Processus de dérogation et critères d’éligibilité
Le DOE a détaillé les conditions pour accorder des dérogations à l’importation de quantités limitées d’uranium faiblement enrichi (LEU) en provenance de Russie. Ces dérogations, valables jusqu’au 1er janvier 2028, seront examinées par le Secrétaire à l’Énergie en consultation avec les Secrétaires d’État et du Commerce. Pour approuver une dérogation, ils doivent prouver qu’aucune source alternative viable de LEU n’est disponible pour maintenir le fonctionnement continu d’un réacteur nucléaire ou d’une entreprise américaine d’énergie nucléaire. De plus, l’importation peut être considérée d’intérêt national si elle répond à certains critères stratégiques.
Critères d’intérêt national et quantités limitées
Les autorités invoquent l’intérêt national si l’importation maintient la viabilité d’une entreprise nucléaire américaine cruciale pour la chaîne d’approvisionnement en combustible nucléaire des États-Unis. Elles peuvent également justifier l’importation pour soutenir un accord existant fournissant du combustible à une centrale nucléaire dans un autre pays, évitant ainsi que ce pays ne se tourne vers un fournisseur non américain. Les dérogations autorisent strictement des quantités de LEU : 476 536 kg en 2024, diminuant progressivement à 459 083 kg en 2027.
Tenex et la notification de force majeure
Selon un rapport de Bloomberg, le fournisseur d’uranium russe Tenex, une filiale de Rosatom, a récemment envoyé un avis de force majeure à ses clients américains, leur donnant 60 jours pour obtenir une dérogation.
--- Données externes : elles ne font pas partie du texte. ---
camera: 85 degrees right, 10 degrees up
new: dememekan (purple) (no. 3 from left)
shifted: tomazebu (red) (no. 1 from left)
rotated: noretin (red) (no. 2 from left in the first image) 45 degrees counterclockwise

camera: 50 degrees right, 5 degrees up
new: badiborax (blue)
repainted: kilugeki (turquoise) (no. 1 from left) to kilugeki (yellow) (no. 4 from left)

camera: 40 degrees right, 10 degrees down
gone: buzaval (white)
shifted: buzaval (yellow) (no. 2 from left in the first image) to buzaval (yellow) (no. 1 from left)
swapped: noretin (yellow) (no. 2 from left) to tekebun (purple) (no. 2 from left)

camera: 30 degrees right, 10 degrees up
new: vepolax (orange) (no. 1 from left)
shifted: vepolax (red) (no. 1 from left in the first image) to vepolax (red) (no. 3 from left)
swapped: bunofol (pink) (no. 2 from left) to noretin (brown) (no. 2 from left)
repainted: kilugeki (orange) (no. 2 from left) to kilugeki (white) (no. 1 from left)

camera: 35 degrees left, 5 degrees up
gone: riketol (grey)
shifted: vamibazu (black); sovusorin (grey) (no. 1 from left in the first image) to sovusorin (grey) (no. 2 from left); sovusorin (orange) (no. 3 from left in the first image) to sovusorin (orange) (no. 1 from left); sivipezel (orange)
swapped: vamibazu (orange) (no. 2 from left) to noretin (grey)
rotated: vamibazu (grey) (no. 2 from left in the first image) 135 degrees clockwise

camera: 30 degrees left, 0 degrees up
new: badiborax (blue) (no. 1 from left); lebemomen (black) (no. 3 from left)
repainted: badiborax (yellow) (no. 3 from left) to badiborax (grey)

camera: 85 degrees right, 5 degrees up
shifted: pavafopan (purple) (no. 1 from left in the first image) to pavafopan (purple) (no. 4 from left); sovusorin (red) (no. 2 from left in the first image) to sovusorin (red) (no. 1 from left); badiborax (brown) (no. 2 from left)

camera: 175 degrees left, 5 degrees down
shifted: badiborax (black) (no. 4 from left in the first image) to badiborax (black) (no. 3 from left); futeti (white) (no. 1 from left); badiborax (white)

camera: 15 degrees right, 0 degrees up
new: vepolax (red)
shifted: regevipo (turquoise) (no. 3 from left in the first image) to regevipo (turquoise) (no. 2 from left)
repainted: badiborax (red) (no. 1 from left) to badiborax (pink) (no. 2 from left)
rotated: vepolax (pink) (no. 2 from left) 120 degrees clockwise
Tenex a affirmé son intention de respecter ses engagements contractuels, bien que les calendriers de livraison puissent nécessiter des renégociations pour les services publics ne disposant pas de dérogations dans le délai imparti.
Impact sur le secteur nucléaire américain
Cette nouvelle législation aura des répercussions significatives sur le secteur nucléaire américain, forçant les entreprises à chercher des alternatives viables à l’uranium russe. Cette situation pourrait également stimuler le développement de capacités de production domestiques et renforcer les alliances avec d’autres fournisseurs internationaux. La loi vise à sécuriser l’approvisionnement en combustible nucléaire tout en soutenant la compétitivité et la résilience du secteur énergétique américain face aux défis géopolitiques actuels.
L’interdiction des importations d’uranium russe et les mécanismes de dérogation introduits par la loi témoignent de l’engagement des États-Unis à renforcer leur indépendance énergétique. Cette mesure s’inscrit dans une stratégie plus large visant à sécuriser les approvisionnements critiques et à réduire la vulnérabilité face aux perturbations géopolitiques. Les acteurs du secteur devront naviguer dans ce nouveau paysage réglementaire avec prudence, en s’adaptant aux nouvelles exigences et en exploitant les opportunités pour renforcer la résilience de la chaîne d’approvisionnement en énergie nucléaire.